Undergrads Susan Ayer, Katie Homann,
and Daniel Wu plant trees at an
orphanage near Tijuana, Mexico.

 

Thoughts on an alternative spring break
Nathan Wozny

The Caltech Y recently sent a group of 14 students to a community center in Tecolote, Mexico, as a part of the annual Alternative Spring Break trip. The program is an opportunity to spend time away from academics, meet new friends, and make a difference in a community. To me, it was also an opportunity to experience a different way of living. After crossing the U.S.-Mexico border, we passed through the sights and sounds of Tijuana, which was as ready as ever to entertain tourists. After only a few miles further, the billboards and restaurants and crowded streets disappeared. A glance at the old buildings, the trash-filled ditches lining the dirt roads, and the sickly dogs roaming the streets convinced us that we had entered a different world. Perhaps the only tokens of the place we had left behind were the pristine factories looming above the town on the hills, which many residents rode up in the bus each morning to begin their day of work.

For four nights, we slept on the floor of a room in the local community center, a place for children to go after school, which lasts only half a day due to funding constraints. During the days of our visit, we laid tile on the concrete floors of two classrooms, tilled the soil of a lot where the children will help plant a garden and grow food, and planted trees at a nearby orphanage.
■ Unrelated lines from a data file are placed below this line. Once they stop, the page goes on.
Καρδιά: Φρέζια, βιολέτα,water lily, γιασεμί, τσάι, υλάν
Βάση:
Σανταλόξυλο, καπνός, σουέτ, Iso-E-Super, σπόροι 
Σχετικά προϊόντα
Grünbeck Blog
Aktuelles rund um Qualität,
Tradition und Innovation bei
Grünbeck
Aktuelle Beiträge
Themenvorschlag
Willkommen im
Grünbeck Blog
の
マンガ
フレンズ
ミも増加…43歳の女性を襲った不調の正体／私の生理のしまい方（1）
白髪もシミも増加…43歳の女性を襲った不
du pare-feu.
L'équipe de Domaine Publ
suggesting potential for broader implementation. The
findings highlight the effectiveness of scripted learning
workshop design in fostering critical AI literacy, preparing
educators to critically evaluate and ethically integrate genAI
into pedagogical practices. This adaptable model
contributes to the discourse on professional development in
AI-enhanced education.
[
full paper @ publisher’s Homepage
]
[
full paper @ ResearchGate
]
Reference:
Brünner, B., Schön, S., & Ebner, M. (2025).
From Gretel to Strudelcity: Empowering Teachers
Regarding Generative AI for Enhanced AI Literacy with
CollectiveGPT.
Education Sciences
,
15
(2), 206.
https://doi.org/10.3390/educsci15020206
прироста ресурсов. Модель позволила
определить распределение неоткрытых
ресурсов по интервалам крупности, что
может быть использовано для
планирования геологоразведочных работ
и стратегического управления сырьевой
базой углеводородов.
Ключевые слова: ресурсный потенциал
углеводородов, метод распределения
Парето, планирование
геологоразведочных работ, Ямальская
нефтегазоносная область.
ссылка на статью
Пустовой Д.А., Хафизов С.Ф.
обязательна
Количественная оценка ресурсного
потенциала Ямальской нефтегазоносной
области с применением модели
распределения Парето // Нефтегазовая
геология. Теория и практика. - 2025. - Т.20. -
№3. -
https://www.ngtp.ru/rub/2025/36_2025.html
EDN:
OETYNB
Like many of the other community service projects I have done through the Caltech Y, the trip gave me the opportunity to make a difference. However, Tecolote was unique in that I felt like we became a part of the community. Not only were we volunteering our time for a group of people, but we were also interacting with them and living the way they lived. We played with the children, ate at the local taco stands, and worked with other volunteers at the community center. Visiting Tecolote was an experience that let me see through the eyes of
another group of people.

After our last day of work was completed, the director of the community center took us to the U.S.-Mexico border at the Pacific Ocean. A wall, reaching as high as 25 feet in places, stretched about 100 feet into the ocean to prevent illegal attempts to enter the U.S. On the wall were the words “Alto a Guardian”—Stop for the Guardian, a United States program to prevent illegal immigration. The letters were made from several hundred skulls, each representing a person killed in an attempt to cross the border. One section of the wall had enough space between the metal bars for separated families to meet on weekends and talk to one another through the bars. One of the three border guards on the U.S. side of the wall informed us that the wall would soon be torn down and replaced with a bigger, stronger one.

The community center plays an essential role in the lives of the children of Tecolote. With no government funding, few resources, and a small volunteer staff, it is a far cry from the average U.S. school. Yet the people who work at the center are so dedicated that they are able to use what they have to give the children opportunities that would otherwise be unreachable. Although our work plays only a small part in the goals of the community center, we left Tecolote knowing that the children are one step closer to becoming stable, independent adults who could live a healthy life without trying to challenge the wall.

Nathan Wozny is a Caltech sophomore, majoring in physics.